### [RECORDS]
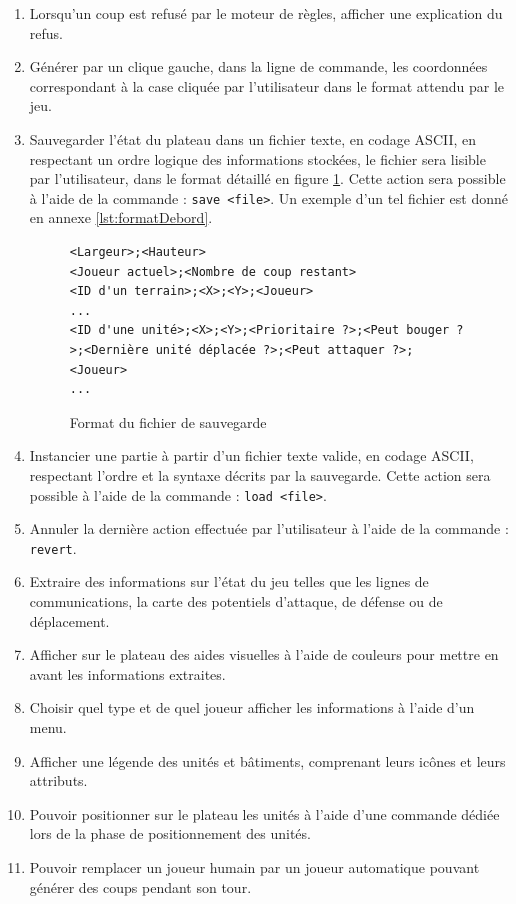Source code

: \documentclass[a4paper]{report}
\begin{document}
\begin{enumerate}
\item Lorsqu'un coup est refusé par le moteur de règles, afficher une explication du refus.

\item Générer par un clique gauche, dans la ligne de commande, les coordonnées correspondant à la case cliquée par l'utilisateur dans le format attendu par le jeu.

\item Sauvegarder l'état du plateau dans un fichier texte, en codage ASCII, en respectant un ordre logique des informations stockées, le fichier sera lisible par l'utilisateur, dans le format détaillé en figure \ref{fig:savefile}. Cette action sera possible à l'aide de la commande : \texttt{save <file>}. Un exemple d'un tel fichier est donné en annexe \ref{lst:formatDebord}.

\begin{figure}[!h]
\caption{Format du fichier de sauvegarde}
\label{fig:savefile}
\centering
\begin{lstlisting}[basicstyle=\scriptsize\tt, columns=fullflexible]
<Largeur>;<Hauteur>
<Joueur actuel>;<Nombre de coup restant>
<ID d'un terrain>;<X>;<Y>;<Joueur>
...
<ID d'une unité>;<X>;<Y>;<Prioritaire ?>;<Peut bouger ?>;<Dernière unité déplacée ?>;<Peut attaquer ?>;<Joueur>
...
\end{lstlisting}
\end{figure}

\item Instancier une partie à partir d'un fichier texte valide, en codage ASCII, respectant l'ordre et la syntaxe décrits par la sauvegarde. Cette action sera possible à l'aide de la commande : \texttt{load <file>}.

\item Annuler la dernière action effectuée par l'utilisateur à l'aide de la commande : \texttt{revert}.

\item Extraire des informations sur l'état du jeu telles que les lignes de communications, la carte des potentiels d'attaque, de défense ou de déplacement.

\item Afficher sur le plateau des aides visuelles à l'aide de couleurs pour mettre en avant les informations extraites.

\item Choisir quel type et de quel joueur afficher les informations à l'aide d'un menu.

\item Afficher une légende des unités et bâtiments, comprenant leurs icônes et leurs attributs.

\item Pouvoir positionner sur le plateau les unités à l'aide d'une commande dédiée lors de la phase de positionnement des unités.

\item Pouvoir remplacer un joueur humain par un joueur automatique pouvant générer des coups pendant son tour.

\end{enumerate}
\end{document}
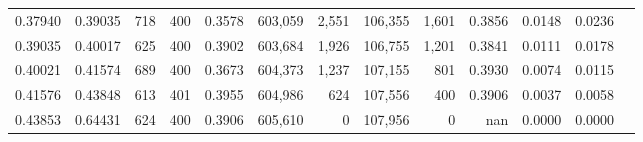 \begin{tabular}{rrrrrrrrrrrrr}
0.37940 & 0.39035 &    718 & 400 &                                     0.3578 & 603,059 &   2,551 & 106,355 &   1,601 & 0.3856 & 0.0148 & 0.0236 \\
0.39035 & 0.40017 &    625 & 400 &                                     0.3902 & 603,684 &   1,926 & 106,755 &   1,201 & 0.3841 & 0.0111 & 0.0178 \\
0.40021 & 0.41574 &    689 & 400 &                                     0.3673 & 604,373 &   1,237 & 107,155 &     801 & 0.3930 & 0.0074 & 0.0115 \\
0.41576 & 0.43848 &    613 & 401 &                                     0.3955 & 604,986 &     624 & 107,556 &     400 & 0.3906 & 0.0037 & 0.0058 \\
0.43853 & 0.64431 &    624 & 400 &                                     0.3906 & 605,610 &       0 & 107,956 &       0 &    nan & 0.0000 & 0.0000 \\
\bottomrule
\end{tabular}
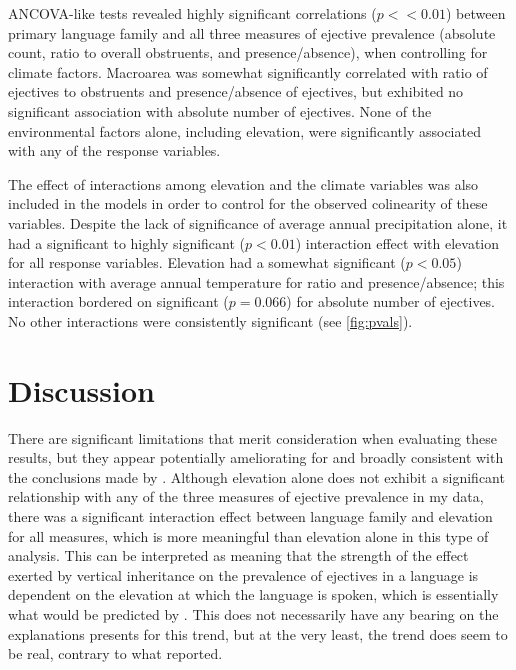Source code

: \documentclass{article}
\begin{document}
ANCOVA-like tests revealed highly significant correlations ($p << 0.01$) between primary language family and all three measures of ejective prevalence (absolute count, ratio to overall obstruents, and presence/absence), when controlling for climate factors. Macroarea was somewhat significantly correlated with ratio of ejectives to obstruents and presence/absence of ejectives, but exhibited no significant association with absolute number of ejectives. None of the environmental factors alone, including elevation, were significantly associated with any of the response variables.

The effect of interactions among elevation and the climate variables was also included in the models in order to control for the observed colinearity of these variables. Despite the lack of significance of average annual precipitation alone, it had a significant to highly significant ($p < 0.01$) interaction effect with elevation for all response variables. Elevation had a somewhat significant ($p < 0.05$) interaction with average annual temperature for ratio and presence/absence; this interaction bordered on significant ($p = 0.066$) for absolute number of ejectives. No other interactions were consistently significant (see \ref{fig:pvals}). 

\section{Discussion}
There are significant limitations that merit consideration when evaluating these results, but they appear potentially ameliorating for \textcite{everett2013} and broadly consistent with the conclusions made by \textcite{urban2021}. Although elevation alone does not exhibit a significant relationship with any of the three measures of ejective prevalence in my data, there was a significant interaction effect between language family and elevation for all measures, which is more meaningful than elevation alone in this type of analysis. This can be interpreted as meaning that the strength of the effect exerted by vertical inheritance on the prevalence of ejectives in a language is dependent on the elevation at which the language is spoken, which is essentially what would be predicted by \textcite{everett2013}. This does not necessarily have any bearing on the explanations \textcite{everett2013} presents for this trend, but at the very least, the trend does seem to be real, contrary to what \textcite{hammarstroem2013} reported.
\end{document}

### [REQUIRED WORK]
Write out each entry word for word, images excluded.

### [EXERCISE SOLUTION]
Source code

: \documentclass[a4paper]{report}
\begin{document}
\begin{enumerate}
\item Lorsqu'un coup est refusé par le moteur de règles, afficher une explication du refus.

\item Générer par un clique gauche, dans la ligne de commande, les coordonnées correspondant à la case cliquée par l'utilisateur dans le format attendu par le jeu.

\item Sauvegarder l'état du plateau dans un fichier texte, en codage ASCII, en respectant un ordre logique des informations stockées, le fichier sera lisible par l'utilisateur, dans le format détaillé en figure \ref{fig:savefile}. Cette action sera possible à l'aide de la commande : \texttt{save <file>}. Un exemple d'un tel fichier est donné en annexe \ref{lst:formatDebord}.

\begin{figure}[!h]
\caption{Format du fichier de sauvegarde}
\label{fig:savefile}
\centering
\begin{lstlisting}[basicstyle=\scriptsize\tt, columns=fullflexible]
<Largeur>;<Hauteur>
<Joueur actuel>;<Nombre de coup restant>
<ID d'un terrain>;<X>;<Y>;<Joueur>
...
<ID d'une unité>;<X>;<Y>;<Prioritaire ?>;<Peut bouger ?>;<Dernière unité déplacée ?>;<Peut attaquer ?>;<Joueur>
...
\end{lstlisting}
\end{figure}

\item Instancier une partie à partir d'un fichier texte valide, en codage ASCII, respectant l'ordre et la syntaxe décrits par la sauvegarde. Cette action sera possible à l'aide de la commande : \texttt{load <file>}.

\item Annuler la dernière action effectuée par l'utilisateur à l'aide de la commande : \texttt{revert}.

\item Extraire des informations sur l'état du jeu telles que les lignes de communications, la carte des potentiels d'attaque, de défense ou de déplacement.

\item Afficher sur le plateau des aides visuelles à l'aide de couleurs pour mettre en avant les informations extraites.

\item Choisir quel type et de quel joueur afficher les informations à l'aide d'un menu.

\item Afficher une légende des unités et bâtiments, comprenant leurs icônes et leurs attributs.

\item Pouvoir positionner sur le plateau les unités à l'aide d'une commande dédiée lors de la phase de positionnement des unités.

\item Pouvoir remplacer un joueur humain par un joueur automatique pouvant générer des coups pendant son tour.

\end{enumerate}
\end{document}
 \begin{tabular}{rrrrrrrrrrrrr}
0.37940 & 0.39035 &    718 & 400 &                                     0.3578 & 603,059 &   2,551 & 106,355 &   1,601 & 0.3856 & 0.0148 & 0.0236 \\
0.39035 & 0.40017 &    625 & 400 &                                     0.3902 & 603,684 &   1,926 & 106,755 &   1,201 & 0.3841 & 0.0111 & 0.0178 \\
0.40021 & 0.41574 &    689 & 400 &                                     0.3673 & 604,373 &   1,237 & 107,155 &     801 & 0.3930 & 0.0074 & 0.0115 \\
0.41576 & 0.43848 &    613 & 401 &                                     0.3955 & 604,986 &     624 & 107,556 &     400 & 0.3906 & 0.0037 & 0.0058 \\
0.43853 & 0.64431 &    624 & 400 &                                     0.3906 & 605,610 &       0 & 107,956 &       0 &    nan & 0.0000 & 0.0000 \\
\bottomrule
\end{tabular}
Source code

: \documentclass{article}
\begin{document}
ANCOVA-like tests revealed highly significant correlations ($p << 0.01$) between primary language family and all three measures of ejective prevalence (absolute count, ratio to overall obstruents, and presence/absence), when controlling for climate factors. Macroarea was somewhat significantly correlated with ratio of ejectives to obstruents and presence/absence of ejectives, but exhibited no significant association with absolute number of ejectives. None of the environmental factors alone, including elevation, were significantly associated with any of the response variables.

The effect of interactions among elevation and the climate variables was also included in the models in order to control for the observed colinearity of these variables. Despite the lack of significance of average annual precipitation alone, it had a significant to highly significant ($p < 0.01$) interaction effect with elevation for all response variables. Elevation had a somewhat significant ($p < 0.05$) interaction with average annual temperature for ratio and presence/absence; this interaction bordered on significant ($p = 0.066$) for absolute number of ejectives. No other interactions were consistently significant (see \ref{fig:pvals}). 

\section{Discussion}
There are significant limitations that merit consideration when evaluating these results, but they appear potentially ameliorating for \textcite{everett2013} and broadly consistent with the conclusions made by \textcite{urban2021}. Although elevation alone does not exhibit a significant relationship with any of the three measures of ejective prevalence in my data, there was a significant interaction effect between language family and elevation for all measures, which is more meaningful than elevation alone in this type of analysis. This can be interpreted as meaning that the strength of the effect exerted by vertical inheritance on the prevalence of ejectives in a language is dependent on the elevation at which the language is spoken, which is essentially what would be predicted by \textcite{everett2013}. This does not necessarily have any bearing on the explanations \textcite{everett2013} presents for this trend, but at the very least, the trend does seem to be real, contrary to what \textcite{hammarstroem2013} reported.
\end{document}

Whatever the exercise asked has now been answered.